The Delaware Statute is strikingly similar to Wis. Stat. § 893.55(7). Delaware Code Ann. tit. 18, § 6862 provides:
In any medical negligence action for damages because of property damage or bodily injury, including death resulting therefrom, there may be introduced, and if introduced, the trier of facts shall consider evidence of: (1) Any and all facts available as to any public collateral source of compensation or benefits payable to the person seeking such damages (including all sums which will probably be paid payable to such person in the future) on account of such property damage or bodily injury ....
The Delaware courts had no difficulty understanding that "The purpose of this statute is to prevent the collection of a loss from a collateral public source (such as Social Security) and then the collection for the same loss from the party or hospital being sued." Nanticoke Memorial Hosp., Inc. v. Uhde, 498 A.2d 1071, 1075 (Del. 1985).
Ala. Code §12-21-45 (2001). See Marsh v. Green, 782 So.2d 223 (Ala. 2000).
Ariz. Rev. Stat. § 12-565 (2005); see also Eastin v. Broomfield, 570 E2d 744, 752-53 (Ariz. 1977) (disagreed with on other grounds by Shotwell v. Donahoe, 85 P.3d 1045, 1049 (Ariz. 2004)).

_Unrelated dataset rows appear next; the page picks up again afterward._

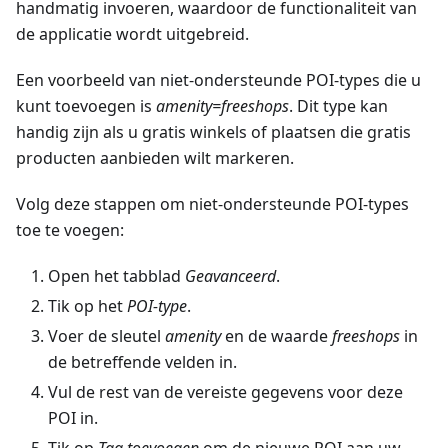
handmatig invoeren, waardoor de functionaliteit van
de applicatie wordt uitgebreid.
Een voorbeeld van niet-ondersteunde POI-types die u
kunt toevoegen is
amenity=freeshops
. Dit type kan
handig zijn als u gratis winkels of plaatsen die gratis
producten aanbieden wilt markeren.
Volg deze stappen om niet-ondersteunde POI-types
toe te voegen:
Open het tabblad
Geavanceerd
.
Tik op het
POI-type
.
Voer de sleutel
amenity
en de waarde
freeshops
in
de betreffende velden in.
Vul de rest van de vereiste gegevens voor deze
POI in.
Tik op
Tag toevoegen
om de nieuwe POI aan uw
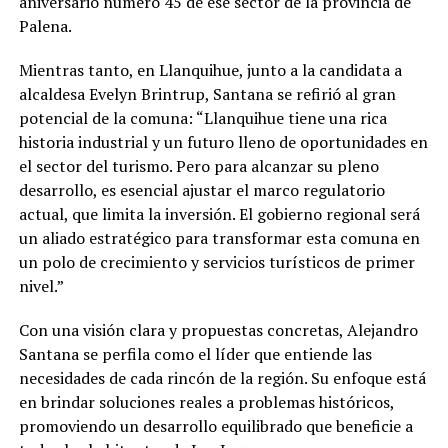
aniversario número 45 de ese sector de la provincia de
Palena.
Mientras tanto, en Llanquihue, junto a la candidata a
alcaldesa Evelyn Brintrup, Santana se refirió al gran
potencial de la comuna: “Llanquihue tiene una rica
historia industrial y un futuro lleno de oportunidades en
el sector del turismo. Pero para alcanzar su pleno
desarrollo, es esencial ajustar el marco regulatorio
actual, que limita la inversión. El gobierno regional será
un aliado estratégico para transformar esta comuna en
un polo de crecimiento y servicios turísticos de primer
nivel.”
Con una visión clara y propuestas concretas, Alejandro
Santana se perfila como el líder que entiende las
necesidades de cada rincón de la región. Su enfoque está
en brindar soluciones reales a problemas históricos,
promoviendo un desarrollo equilibrado que beneficie a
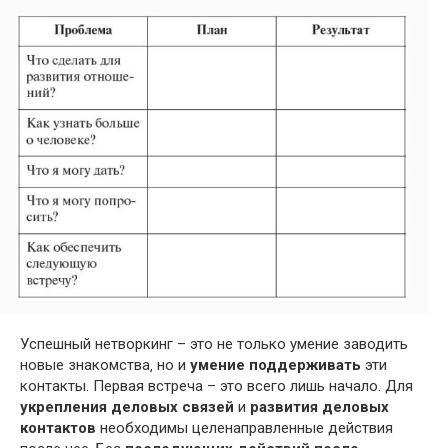
Успешный нетворкинг – это не только умение заводить
новые знакомства‚ но и
умение поддерживать
эти
контакты. Первая встреча – это всего лишь начало. Для
укрепления деловых связей
и
развития деловых
контактов
необходимы целенаправленные действия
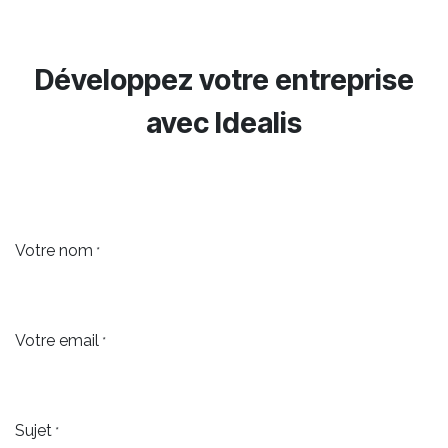
Développez votre entreprise
avec
Idealis
Votre nom
*
Votre email
*
Sujet
*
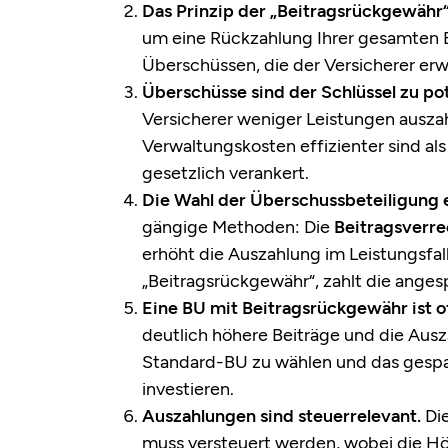
Das Prinzip der „Beitragsrückgewähr“ 
um eine Rückzahlung Ihrer gesamten 
Überschüssen, die der Versicherer erwi
Überschüsse sind der Schlüssel zu po
Versicherer weniger Leistungen auszah
Verwaltungskosten effizienter sind als 
gesetzlich verankert.
Die Wahl der Überschussbeteiligung e
gängige Methoden: Die
Beitragsverr
erhöht die Auszahlung im Leistungsfall
„Beitragsrückgewähr“, zahlt die ange
Eine BU mit Beitragsrückgewähr ist of
deutlich höhere Beiträge und die Auszah
Standard-BU zu wählen und das gespart
investieren.
Auszahlungen sind steuerrelevant.
Die
muss versteuert werden, wobei die H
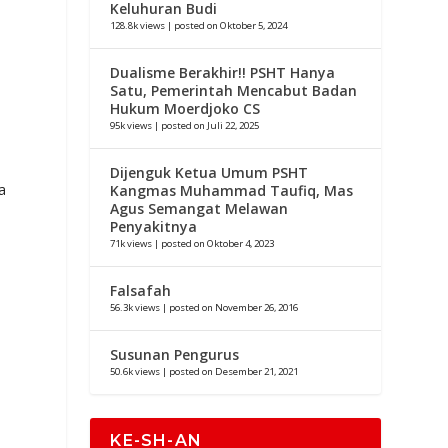
Keluhuran Budi
128.8k views
|
posted on Oktober 5, 2024
Dualisme Berakhir!! PSHT Hanya
Satu, Pemerintah Mencabut Badan
Hukum Moerdjoko CS
95k views
|
posted on Juli 22, 2025
Dijenguk Ketua Umum PSHT
a
Kangmas Muhammad Taufiq, Mas
Agus Semangat Melawan
Penyakitnya
71k views
|
posted on Oktober 4, 2023
Falsafah
56.3k views
|
posted on November 26, 2016
Susunan Pengurus
50.6k views
|
posted on Desember 21, 2021
KE-SH-AN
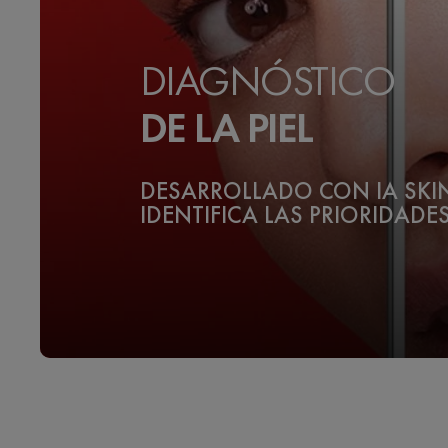
DIAGNÓSTICO
DE LA PIEL
DESARROLLADO CON IA SK
IDENTIFICA LAS PRIORIDADES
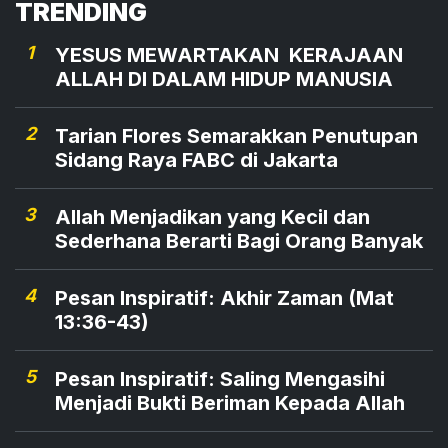
TRENDING
1
YESUS MEWARTAKAN KERAJAAN
ALLAH DI DALAM HIDUP MANUSIA
2
Tarian Flores Semarakkan Penutupan
Sidang Raya FABC di Jakarta
3
Allah Menjadikan yang Kecil dan
Sederhana Berarti Bagi Orang Banyak
4
Pesan Inspiratif: Akhir Zaman (Mat
13:36-43)
5
Pesan Inspiratif: Saling Mengasihi
Menjadi Bukti Beriman Kepada Allah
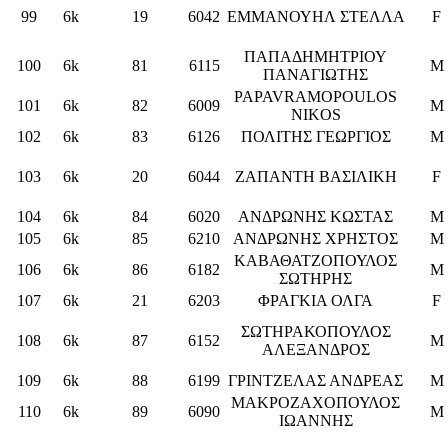
99
6k
19
6042
ΕΜΜΑΝΟΥΗΛ ΣΤΕΛΛΑ
F
ΠΑΠΑΔΗΜΗΤΡΙΟΥ
100
6k
81
6115
M
ΠΑΝΑΓΙΩΤΗΣ
PAPAVRAMOPOULOS
101
6k
82
6009
M
NIKOS
102
6k
83
6126
ΠΟΛΙΤΗΣ ΓΕΩΡΓΙΟΣ
M
103
6k
20
6044
ΖΑΠΑΝΤΗ ΒΑΣΙΛΙΚΗ
F
104
6k
84
6020
ΑΝΔΡΩΝΗΣ ΚΩΣΤΑΣ
M
105
6k
85
6210
ΑΝΔΡΩΝΗΣ ΧΡΗΣΤΟΣ
M
ΚΑΒΑΘΑΤΖΟΠΟΥΛΟΣ
106
6k
86
6182
M
ΣΩΤΗΡΗΣ
107
6k
21
6203
ΦΡΑΓΚΙΑ ΟΛΓΑ
F
ΣΩΤΗΡΑΚΟΠΟΥΛΟΣ
108
6k
87
6152
M
ΑΛΕΞΑΝΔΡΟΣ
109
6k
88
6199
ΓΡΙΝΤΖΕΛΑΣ ΑΝΔΡΕΑΣ
M
ΜΑΚΡΟΖΑΧΟΠΟΥΛΟΣ
110
6k
89
6090
M
ΙΩΑΝΝΗΣ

Cal. Civ. Code §3333.1 (2005). California Civil Code § 3333.1 (2005) provides in part:
[T]he defendant... in an action for personal injury against a health care provider based upon professional negligence ... may introduce evidence of any amount payable as a benefit to the plaintiff as a result of the personal injury pursuant to the United States Social Security Act, any state or federal income disability or worker's compensation act, any health, sickness or income-disability insurance, accident insurance that provides health benefits or income-disability coverage, and any contract or agreement of any group, organization, partnership, or corporation to provide, pay for, or reimburse the cost of medical, hospital, dental, or other health care services....
The California Supreme Court has determined that "the [California] Legislature's assumption was that the trier of fact would take the plaintiffs receipt of such benefits into account by reducing damages," and that the statute is constitutional. Barme v. Wood, 37 Cal. 3d 174, 179-82 (1984). Both the Barme court and later California appellate panels were careful to note that although the original draft of the California statute required the trier of fact to reduce the plaintiffs damages, the enacted statute "simply provides for the admission of evidence of such benefits, apparently leaving to the trier of fact the decision as to how such evidence should affect the assessment of *73damages." Id. at 179 n.5; see also Hernandez v. California Hosp. Med. Ctr., 93 Cal. Rptr. 2d 97, 102 (Ct. App. 2000).
See Karsten v. Kaiser Found. Health Plan, 808 F. Supp. 1253 (E.D. Va. 1992).